NEW YORK (GenomeWeb) – Ceres Nanosciences has begun offering its urine-based Lyme disease diagnostic nationwide.
The company this month also received $500,000 from the Virginia Biosciences Health Research Corporation to develop a version of the test that will also incorporate detection of other tick-borne diseases that present similarly to Lyme.
The test is based on Ceres' Nanotrap technology, which uses hydrogel nanoparticles functionalized with internal affinity baits to enrich target analytes for downstream analysis. The system uses chemical dyes to bind analytes of interest, concentrating them inside the nanoparticles and protecting them from enzymatic degradation, thereby improving the sensitivity of the ultimate clinical detection method — for instance, ELISA or mass spec.
In the case of the company’s Lyme test, the assay detects a specific portion of the outer surface protein A (OspA) of Borrelia, the tick-borne organism that causes Lyme disease. Current Lyme tests typically measure a patient’s immune response, looking for antibodies to the disease in a patient’s blood. However, particularly in early-stage disease, when a patient might not yet have raised a large immune response, these tests can often give false negative or inconclusive results.
More recently, clinicians have begun using PCR-based tests to detect Borrelia nucleic acids directly. However, because Borrelia is present in patient blood only at very small concentrations, these tests often lack the necessary sensitivity.
Ceres this month published a study of its test in the Journal of Translational Medicine, data from which it is using to support its use for early diagnosis of Lyme disease, GMU researcher and company co-founder Lance Liotta told GenomeWeb.
As Liotta’s GMU colleague and Ceres co-founder Emmanuel Petricon told GenomeWeb, OspA is a potentially useful target because the organism sheds multiple copies into the bloodstream, and so the protein may be present at significantly higher concentrations than the organism itself.
This, combined with the Nanotrap technology, he said, makes for a test with potentially much greater sensitivity than existing assays.
In the JTM paper, the researchers looked at 24 patients with a clinical diagnosis of Lyme disease, 12 of which had positive serology, five of which had negative serology, three for which the serology was indeterminate, and four for which serology was not tested. All 24 of these patients tested positive for Lyme disease using the Ceres test.
They also looked at 120 patients without Lyme disease, three of whom were symptomatic and 117 of whom were asymptomatic. All 120 tested negative using the Lyme test.
Based on these results, the company has begun offering the test nationwide. However, while it appears useful for early detection, establishing its usefulness in later-stage cases is tricky, Liotta noted, given the difficulty of identifying cohorts of truly Lyme positive patients.
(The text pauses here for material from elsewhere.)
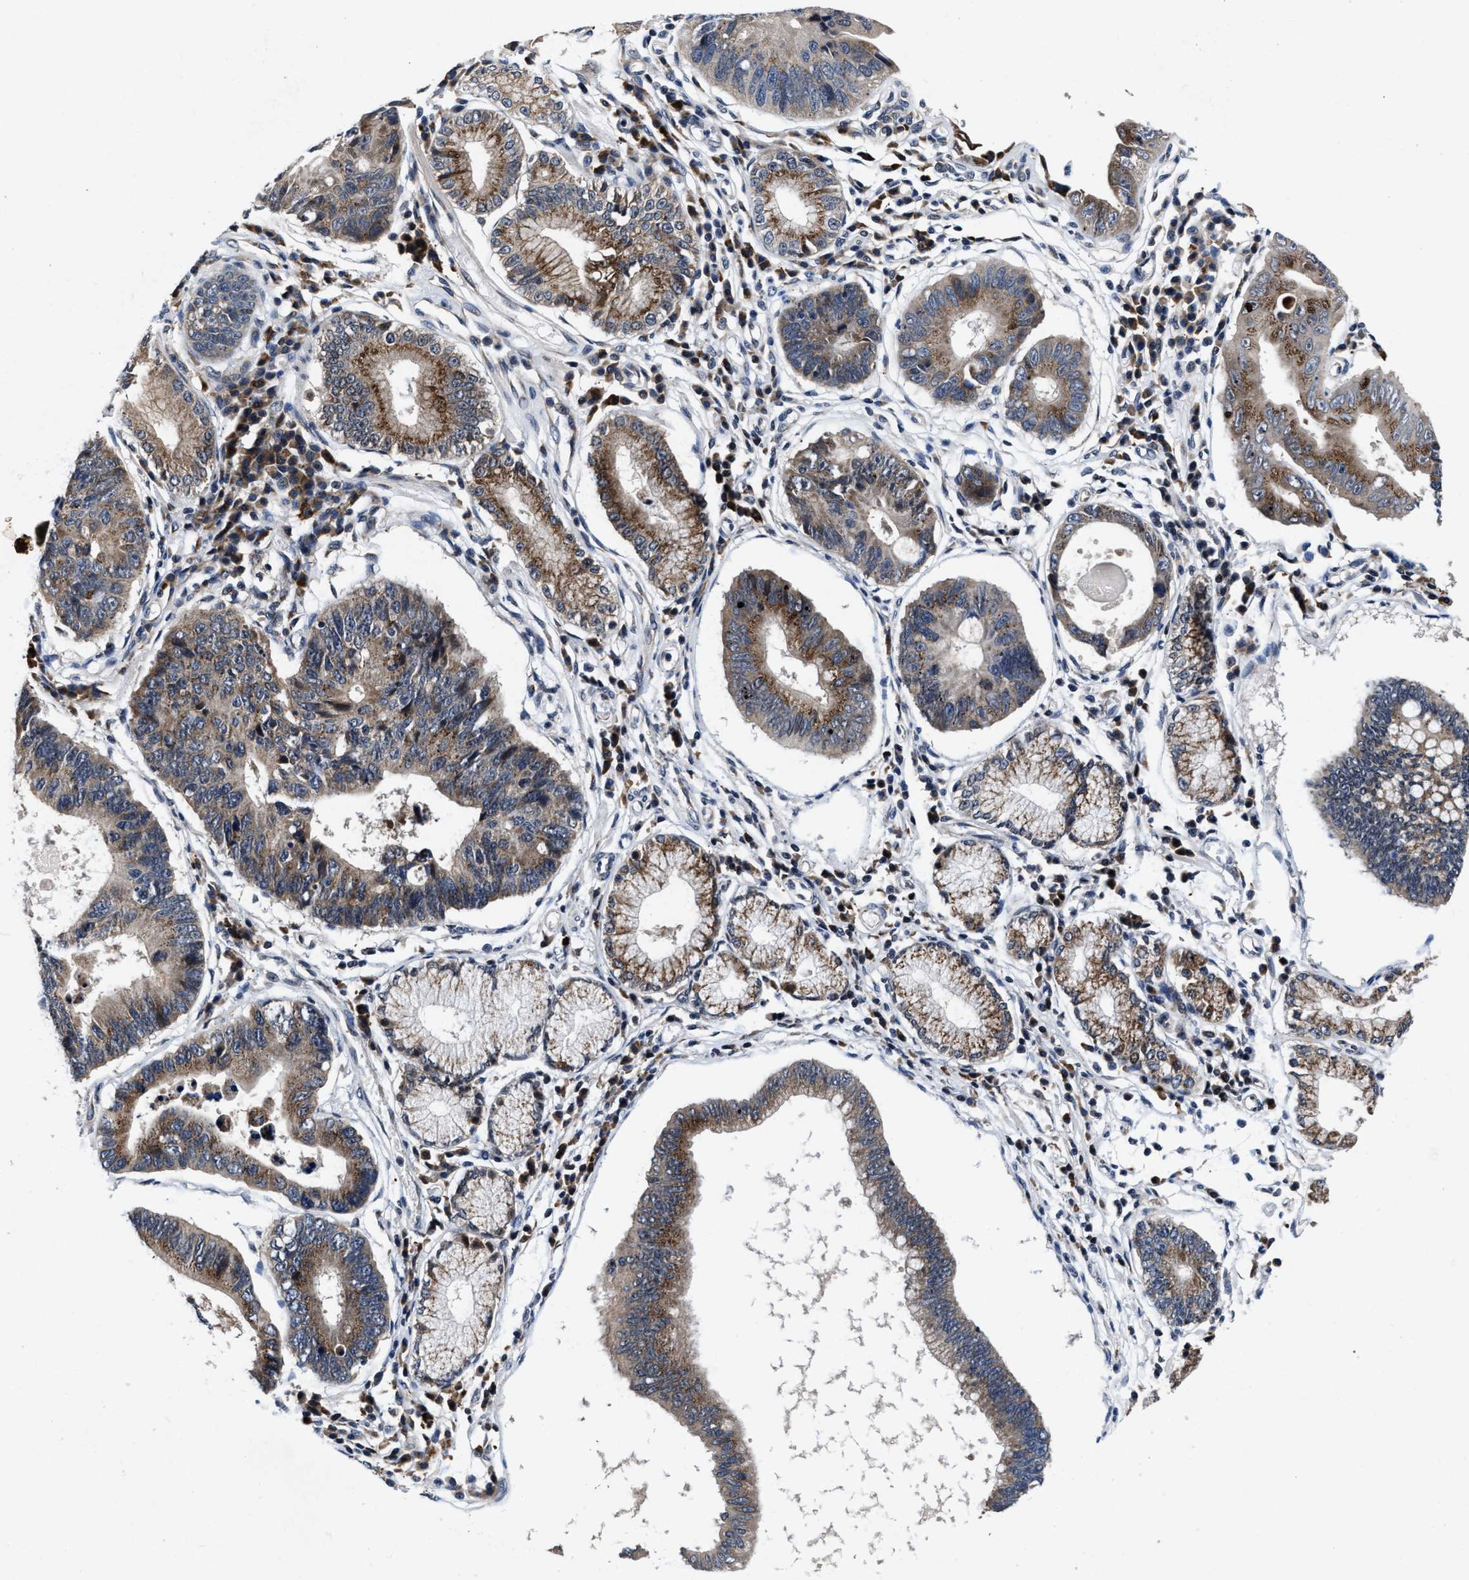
{"staining": {"intensity": "moderate", "quantity": "<25%", "location": "cytoplasmic/membranous"}, "tissue": "stomach cancer", "cell_type": "Tumor cells", "image_type": "cancer", "snomed": [{"axis": "morphology", "description": "Adenocarcinoma, NOS"}, {"axis": "topography", "description": "Stomach"}], "caption": "Stomach cancer stained with IHC demonstrates moderate cytoplasmic/membranous positivity in about <25% of tumor cells.", "gene": "TMEM53", "patient": {"sex": "male", "age": 59}}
“Say the patient has had Lyme disease for years,” he said. “Obviously the bullseye rash is gone. It is very difficult to culture the bacteria from blood. So what do you do with that patient? Do they have Lyme or not? It’s a very difficult question.”
Liotta, Petricoin, and their colleague nonetheless looked at 100 such patients in the JTR study, finding that roughly 40 percent were positive based on the Ceres test. Positioning the test for such a use will be difficult, though, given the aforementioned challenge of establishing true positive patients. “So we are not offering this for that kind of indication.”
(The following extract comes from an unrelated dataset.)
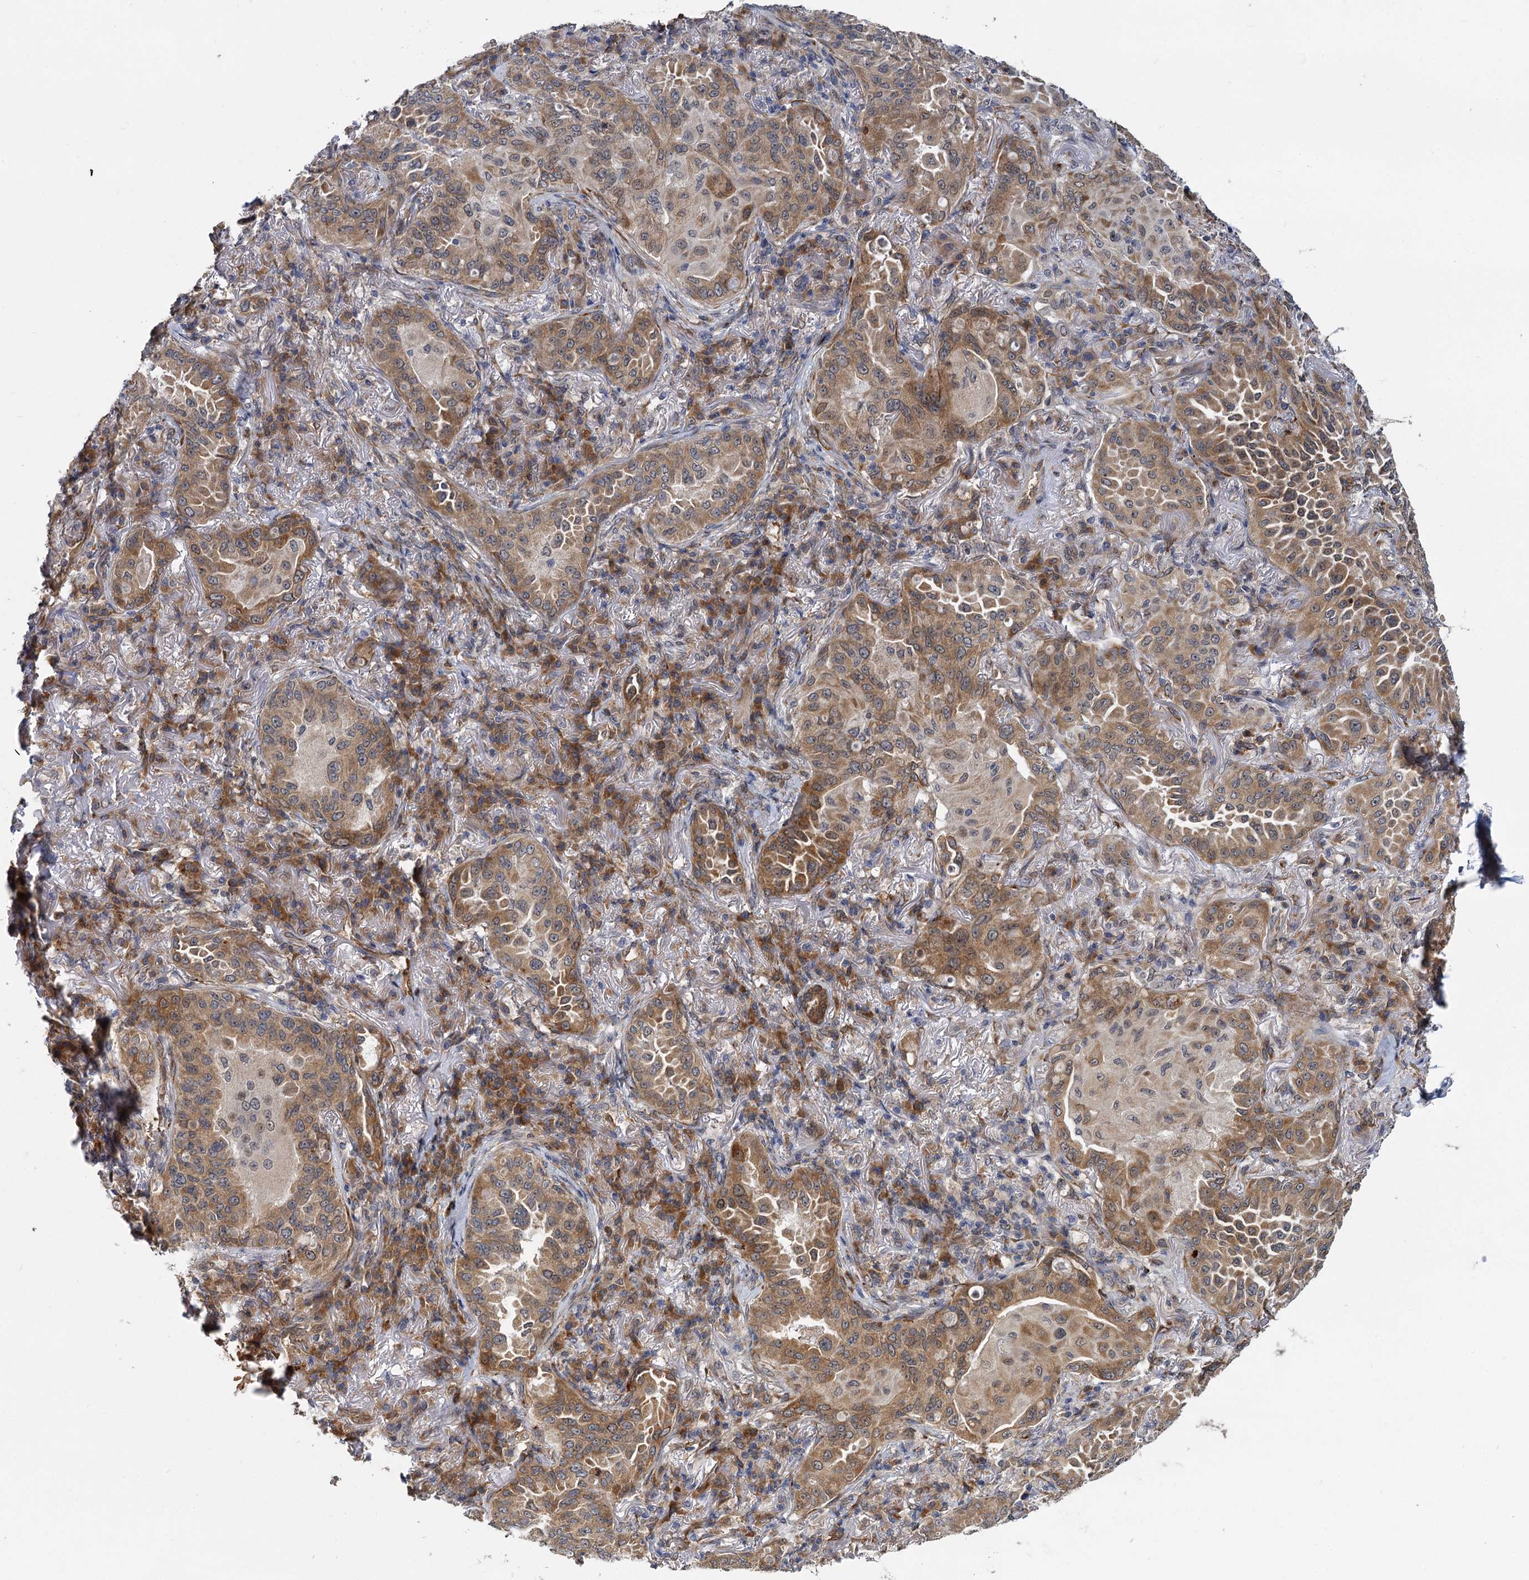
{"staining": {"intensity": "moderate", "quantity": ">75%", "location": "cytoplasmic/membranous"}, "tissue": "lung cancer", "cell_type": "Tumor cells", "image_type": "cancer", "snomed": [{"axis": "morphology", "description": "Adenocarcinoma, NOS"}, {"axis": "topography", "description": "Lung"}], "caption": "A brown stain shows moderate cytoplasmic/membranous positivity of a protein in adenocarcinoma (lung) tumor cells.", "gene": "APBA2", "patient": {"sex": "female", "age": 69}}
Instead, the main intended use is “for early diagnosis where the antibodies haven’t come up yet or the antibody test is equivocal,” Liotta said.
Ceres also hopes to position the test for use in guiding antibiotic therapy, he said, the idea being that doctors could use it to monitor the presence of Borrelia in patient blood, keeping their antibiotic regimen going until they test negative for OspA.
“That [intended use] is very important for our next stage of development,” Liotta said.
Results from the JTM study suggest the potential usefulness of the test for such a purpose. Tracking a set of eight patients throughout antibiotic therapy, the researchers found that the test went from positive to negative as symptoms including the original rash disappeared with treatment.
While Ceres currently offers the test as an LDT, the ultimate goal is to take it through the US Food and Drug Administration, Petricoin said, adding that it plans to use the VBHRC funds to develop the multi-disease panel to the point where it could begin preparing an FDA submission.